Gods and Monsters, the film biography of Frankenstein-director James Whale (based on novel by Christopher Bram), appears on 5 of the 18 Top Ten Lists. Babe: Pig in the City is on 3 lists (including both Siskel's and Ebert's), and the Cinderella fantasy Ever After is on 1 list (Rita Kempley's in Washington Post). The animated insect films Antz and A Bug's Life are frequently cited honorable mentions, as is Darren Aronofky's Pi.
Critics Groups' Awards
The San Diego Film Critics also recognized Peter Howitt's original screenplay for Sliding Doors. Howitt previously won the European Film Award for the same work (see story below).
Golden Globe Nominations
The Truman Show received nominations for best picture (drama) and for Andrew Niccol's screenplay, as well as for director Peter Weir, actor Jim Carrey, supporting actor Ed Harris, and score composers Burkhard Dallwitz and Philip Glass.
Gods and Monsters also was nominated in the best picture (drama) category, along with stars Ian McKellen and Lynn Redgrave in the acting categories. In the television categories (the Golden Globes span both film and TV), The X-Files was nominated for best drama series, while stars Gillian Anderson and David Duchovny both received nominations for their acting.
And the Worst
(Thu 17 Dec 98, amended Fri 18 Dec 98, amended Tue 29 Dec 98, amended Thu 21 Jan 99)

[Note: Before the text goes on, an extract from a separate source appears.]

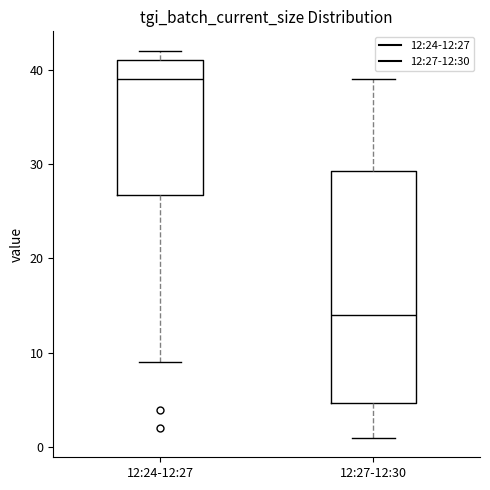

Reading left to right, read every box against the y-axis: the position of its median line, the range the box covers, and the ends of its whiskers. The values are not printed on the chart, so give them approximately, as read against the axis.

12:24-12:27: median 39, box 27 to 41, whiskers 9 to 42
12:27-12:30: median 14, box 5 to 29, whiskers 1 to 39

European Film Awards Honor SF
The British film Sliding Doors, written and directed by Peter Howitt and starring Gwyneth Paltrow, follows a single character in two parallel time lines. It was released earlier this year in the US and is currently available on videotape. The American film The Truman Show, written by Andrew Niccol, directed by Peter Weir, and starring Jim Carrey, was a substantial summer hit and was well-received by critics. In the Oscar buzz already beginning in Hollywood, The Truman Show is seen as a possible best picture nominee.
The European Film Award for best film went to the Italian-language Life Is Beautiful (La Vita è Bella). The awards ceremony will be broadcast December 15th on cable's Sundance Channel.